I suspect the common wisdom will be that you have to know the Knights of Sidonia anime to appreciate the feature-length Knights of Sidonia: Love Woven in the Stars.
I’m not sure you do. If necessary, you can handwave almost all of Knights of Sidonia by saying something cruel like, “It’s Battlestar Galactica except the human race is running/fighting biological aliens instead of robots”.
Cruel, but also kinda true.
In the movie, which picks up in the ending moments of the series, the humans have won an important battle. Now they want to reach Planet 7, colonise it and call it home. Old habits, huh?
The plan involves building a distributed Death Star, so they have a laser big enough to blow up any alien mega ship that gets too close.
What could go wrong?
The main problem with the Battlestar Galactica summary is that it does not explain why a Beluga whale of a tendril is onboard the human ship that seems to have a romantic crush on one of the hotshot pilots.
I’m not sure it’s that much of a problem.
As you might imagine, the action instead pivots around this race to build the distributed Death Star and the necessary power converters before the alien armada gets too close.
Along the way, the movie ties up some loose ends. If you know the series and remember the plot strands, then you’ll probably welcome most of these.
If you don’t know the series, it doesn’t really matter. I mean, why is the cook a bear? It was never really fully explained, it is now only hinted at a little more, but it’s all incidental.
Instead, the main plot problem is how often you can allow the humans or aliens to have just one more trick up their sleeve. It wasn’t their final form. There’s one more hidden gun, or mecha upgrade, or secret ace fighter in training. That sort of thing.
Love Woven in the Stars, true to Knights of Sidonia’s form, has loads of these gotchas.
Look and feel
It feels very much like Knights of Sidonia. The fact that the action picks up immediately from the end of the Netflix series helps. You’re thrown straight back in.
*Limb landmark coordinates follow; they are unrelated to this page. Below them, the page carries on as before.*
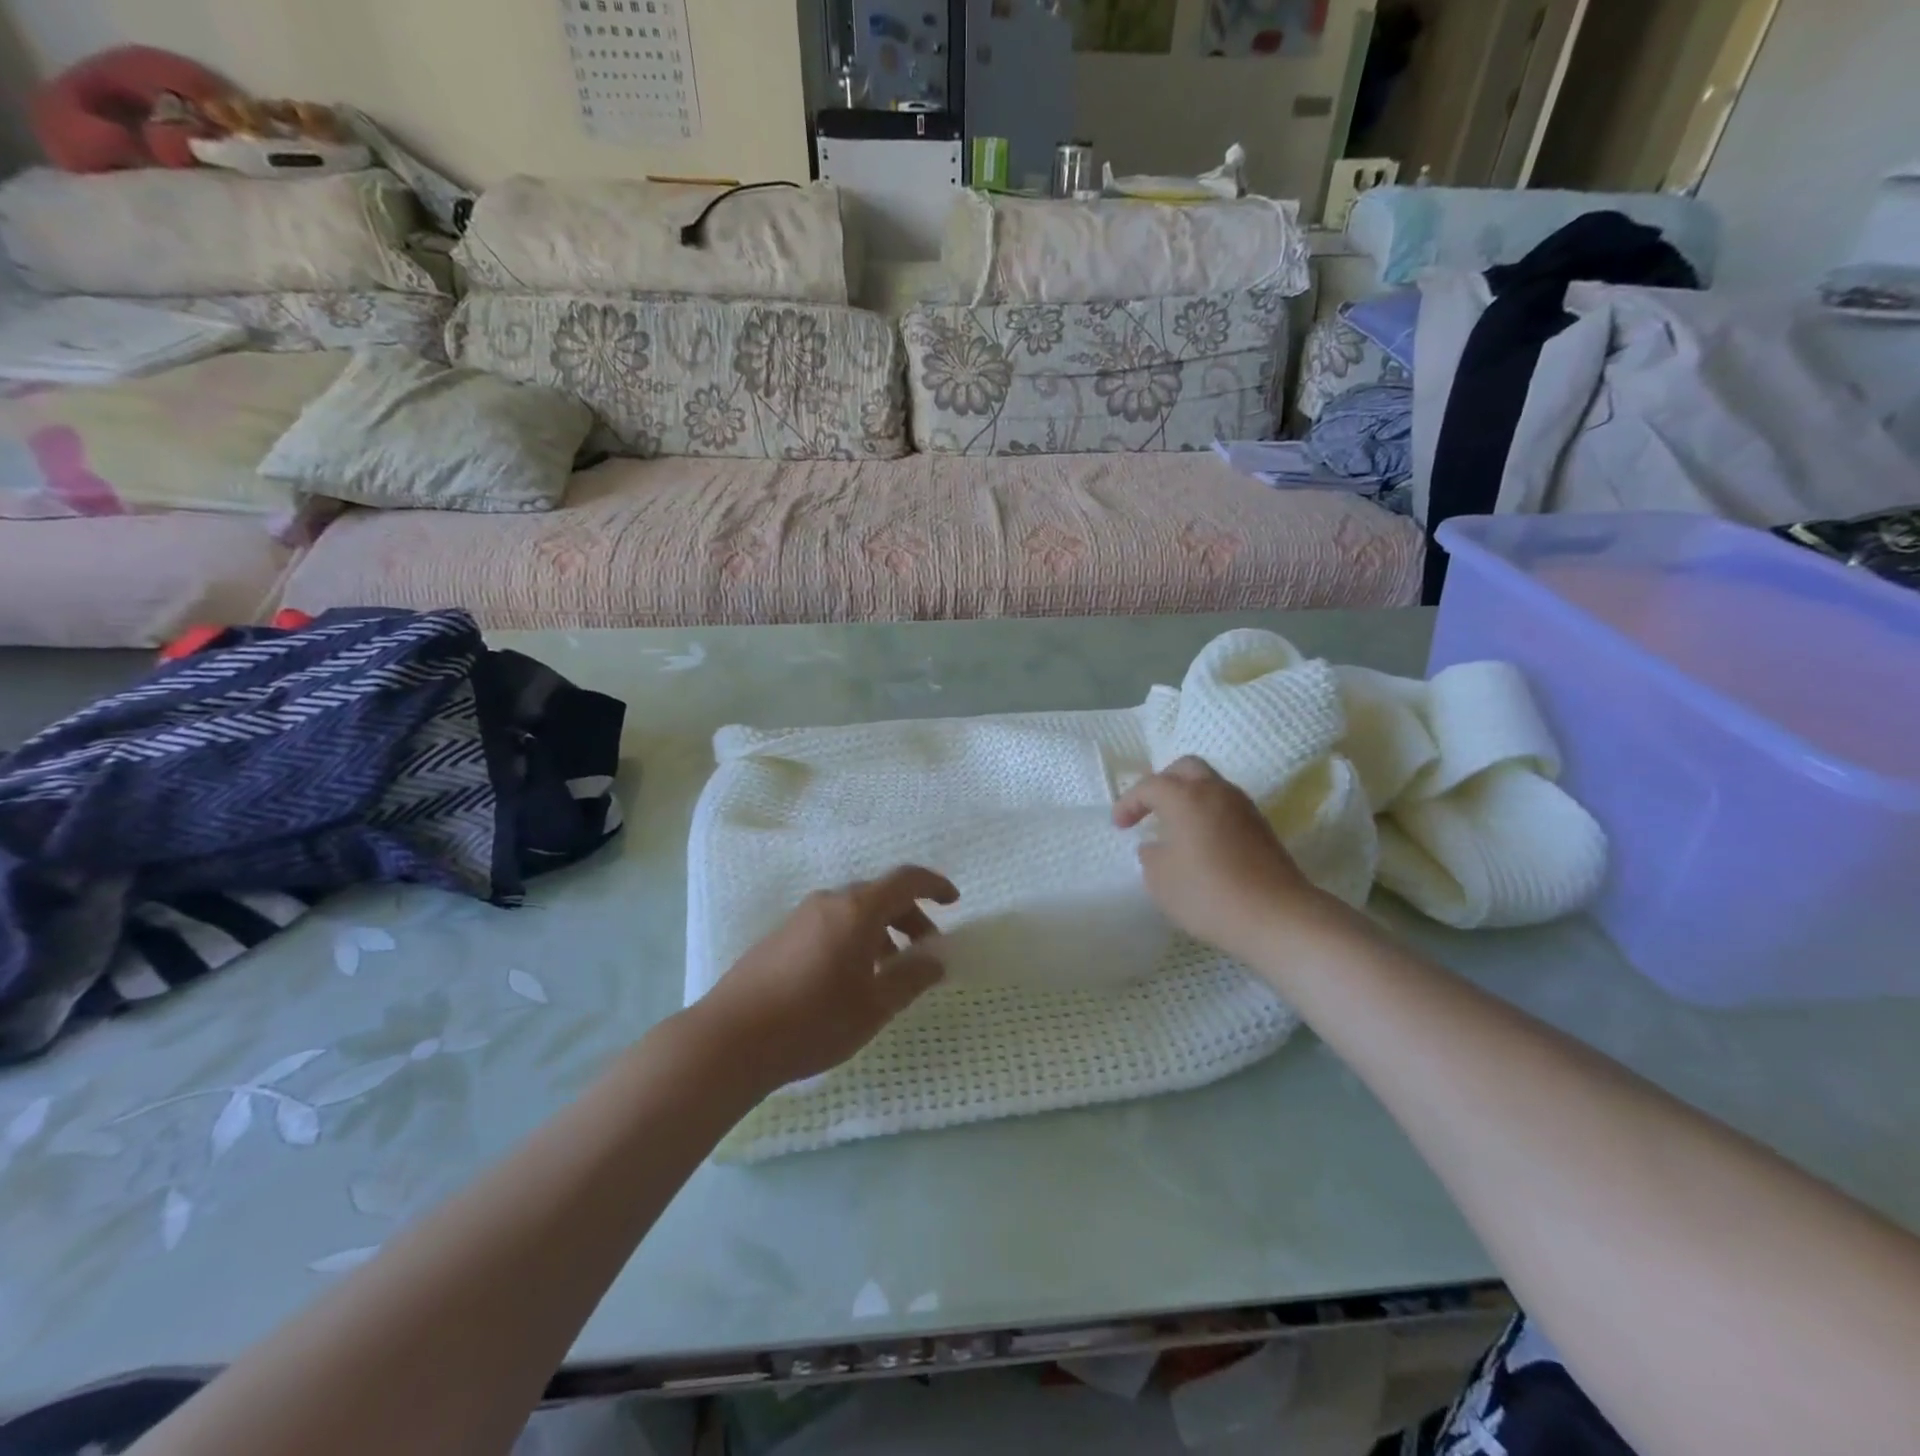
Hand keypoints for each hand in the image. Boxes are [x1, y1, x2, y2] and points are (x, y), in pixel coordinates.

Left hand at [697, 866, 958, 1090]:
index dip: (933, 886)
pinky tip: (850, 980)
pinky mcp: (781, 937)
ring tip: (888, 973)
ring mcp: (800, 918)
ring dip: (881, 932)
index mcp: (856, 910)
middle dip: (909, 918)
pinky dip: (854, 939)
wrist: (730, 1039)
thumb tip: (936, 960)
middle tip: (924, 952)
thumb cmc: (813, 1020)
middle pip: (879, 896)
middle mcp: (829, 902)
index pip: (905, 880)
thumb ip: (911, 978)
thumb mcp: (874, 1006)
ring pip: (853, 912)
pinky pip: (830, 925)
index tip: (953, 902)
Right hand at [1114, 757, 1343, 970]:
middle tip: (1149, 809)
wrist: (1276, 917)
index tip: (1119, 825)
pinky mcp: (1261, 828)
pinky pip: (1225, 807)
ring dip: (1188, 798)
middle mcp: (1216, 792)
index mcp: (1186, 797)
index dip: (1129, 802)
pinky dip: (1207, 814)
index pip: (1150, 786)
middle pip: (1186, 768)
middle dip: (1162, 783)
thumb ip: (1151, 856)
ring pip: (1210, 786)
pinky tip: (1200, 843)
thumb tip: (1157, 846)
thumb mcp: (1160, 879)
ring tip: (1173, 827)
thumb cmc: (1208, 894)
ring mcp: (1244, 808)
This is weird, but I think the animation looks less CGI than the TV series. It’s still the same style, but it seems more hand-drawn, less pixel-edged, although this may be because I saw it on the big screen. It might also be technology advancing rather than an artistic decision.
Importantly, I think the feature-length feels like the TV series all the way through. It picks up from where it left off, moves the plot forward in giant leaps but stays on track.
We get to an ending, not necessarily a final-final finish, but a conclusion. If you’ve invested time into seeing whether humanity can survive, then this movie has the answer, and you won’t feel cheated by it. It feels like a Knights of Sidonia answer.
You don’t need to have seen the series, but it’ll help.
That said, this is a movie for fans. It’s a terrible introduction to the Netflix show, don’t watch it first if you can avoid it. It’s a huge spoiler. Watch a short episode instead; if you like that, you’ll enjoy the movie.
I did, but it’s a tuck in rather than an award winner.